213. El dueño de la pelota

10 de julio de 2024 | Julio 2024

Antes no había tantas pelotas como ahora. O sí, pero de trapo, de medias, que duraban más que las de papel. La pelota no fue una cosa común hasta las últimas tres décadas del siglo pasado. Las anteriores no picaban. A lo mejor eso obligó a que en estas tierras haya tanta gambeta. Habrá nacido en los picaditos en la calle y se perfeccionó en el potrero cuando aparecieron las verdaderas redondas para reemplazar a las imperfectas esferoides espumosas. No sé, digo yo…

Cuenta la historia que cuando empezó a llegar el fútbol desde los barcos que cruzaban el Atlántico, casi no había pelotas. Incluso las clases altas, que podían acceder a ellas, en general, no tenían. Si lo importante era el turf.

Pero en el caso del Saint Alfred College, el fútbol era furor. Tanto que el enorme predio del colegio contaba con dos arcos. Todo gracias a que Óscar Edwards (aunque solamente en su casa le daban la acentuación inglesa), cuya familia provenía de Liverpool, había recibido de regalo por parte de su tío una pelota y las instrucciones para practicar el fútbol.
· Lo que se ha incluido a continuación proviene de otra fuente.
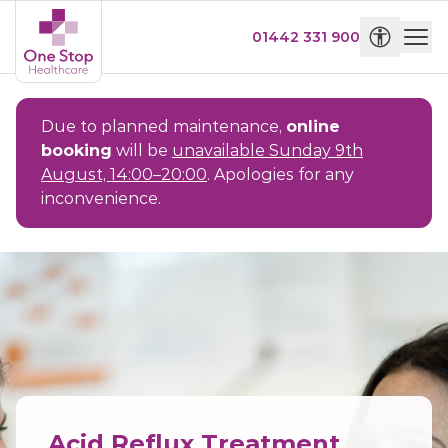
01442 331 900
Due to planned maintenance,
online
booking
will be
unavailable Sunday 9th
August, 14:00–20:00
. Apologies for any
inconvenience.
Acid Reflux Treatment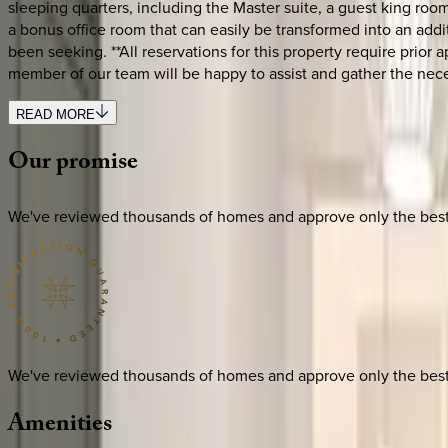
sleeping quarters, including the Master suite, a guest king room
a bonus office room that can easily be transformed into an addi
been seeking. **All reservations for this property require prio
member of our team will be happy to assist and gather the nec
READ MORE
Our
promise
We've reviewed thousands of homes and approve only the best. E
We've reviewed thousands of homes and approve only the best. E
Amenities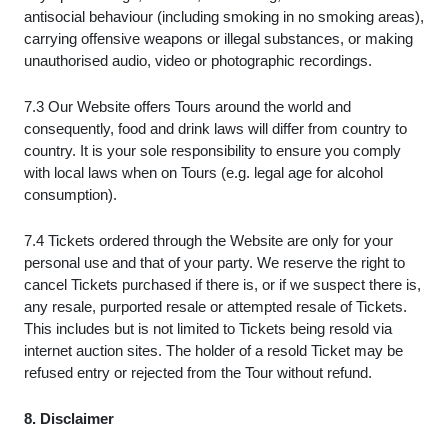
antisocial behaviour (including smoking in no smoking areas),
carrying offensive weapons or illegal substances, or making
unauthorised audio, video or photographic recordings.
7.3 Our Website offers Tours around the world and
consequently, food and drink laws will differ from country to
country. It is your sole responsibility to ensure you comply
with local laws when on Tours (e.g. legal age for alcohol
consumption).
7.4 Tickets ordered through the Website are only for your
personal use and that of your party. We reserve the right to
cancel Tickets purchased if there is, or if we suspect there is,
any resale, purported resale or attempted resale of Tickets.
This includes but is not limited to Tickets being resold via
internet auction sites. The holder of a resold Ticket may be
refused entry or rejected from the Tour without refund.
8. Disclaimer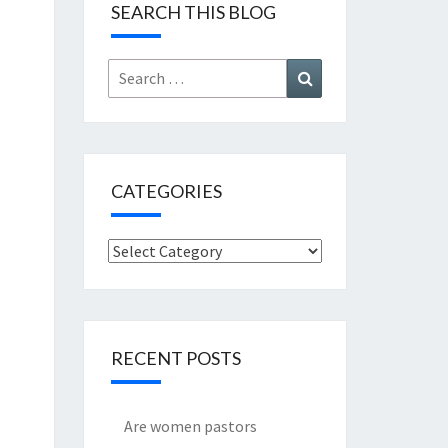
SEARCH THIS BLOG
Search
Search
for:
CATEGORIES
Categories
RECENT POSTS
Are women pastors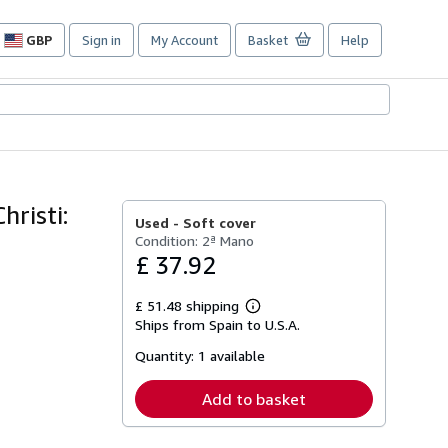
GBP
Sign in
My Account
Basket
Help
Site
shopping
preferences
hristi:
Used -
Soft cover
Condition: 2ª Mano
£ 37.92
£ 51.48 shipping
Learn
Ships from Spain to U.S.A.
more
about
Quantity:
1 available
shipping
rates
Add to basket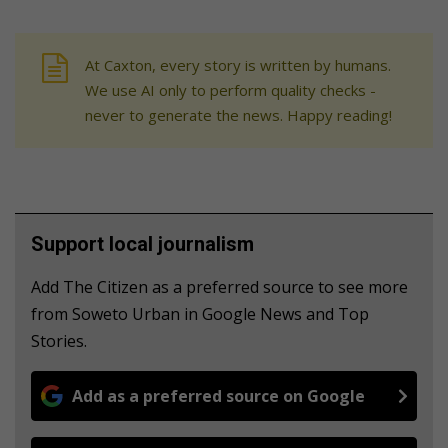
At Caxton, every story is written by humans.
We use AI only to perform quality checks -
never to generate the news. Happy reading!
Support local journalism
Add The Citizen as a preferred source to see more
from Soweto Urban in Google News and Top
Stories.
Add as a preferred source on Google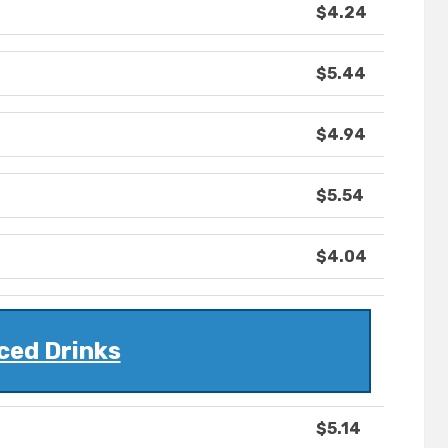
$4.24
$5.44
$4.94
$5.54
$4.04
ced Drinks
$5.14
Al tío, en realidad, no le gustaba el fútbol, pero había pensado que, a lo mejor, al bueno de Óscar podía gustarle, y tuvo razón. Ni bien aprendió, llevó la pelota a la escuela y se armó tremendo revuelo. Al principio no jugaban en equipos, era medio centenar de chicos corriendo atrás de una pelota, pateándola a cualquier lugar.

La popularidad de Oscarcito creció en el “college”, tanto que un día decidió dejar la pelota allí. Era su manera de compensar que, a pesar de haber sido el primero en aprender el juego, no se destacaba por su habilidad, sino por carecer de ella. Y puso una regla: él siempre debía participar del juego.

En general, por el motivo que fuera, se le respetó esa decisión y la pelota no se usaba sin él. El resto de los jugadores debía rotar. Él no. El dueño quedaba en cancha. Todo el recreo, todos los recreos.

Hasta que llegó el día en que Óscar salió al patio y vio que sus amigos, y otros que simulaban ser sus amigos, lo habían traicionado. Pateaban, se reían, se gritaban. Eran felices sin él. Y podían hacer exactamente lo mismo, y mejor.

Entonces, Óscar, lleno de ira, de envidia y de cuanto pecado capital haya, se lanzó en carrera hasta llegar a la pelota y abalanzarse sobre ella. “¡Mano!”, gritó alguno. Óscar se levantó y, con la pelota apresada contra su cuerpo, anunció: “si vuelven a jugar sin mí, la pincho”, y se fue caminando rápido.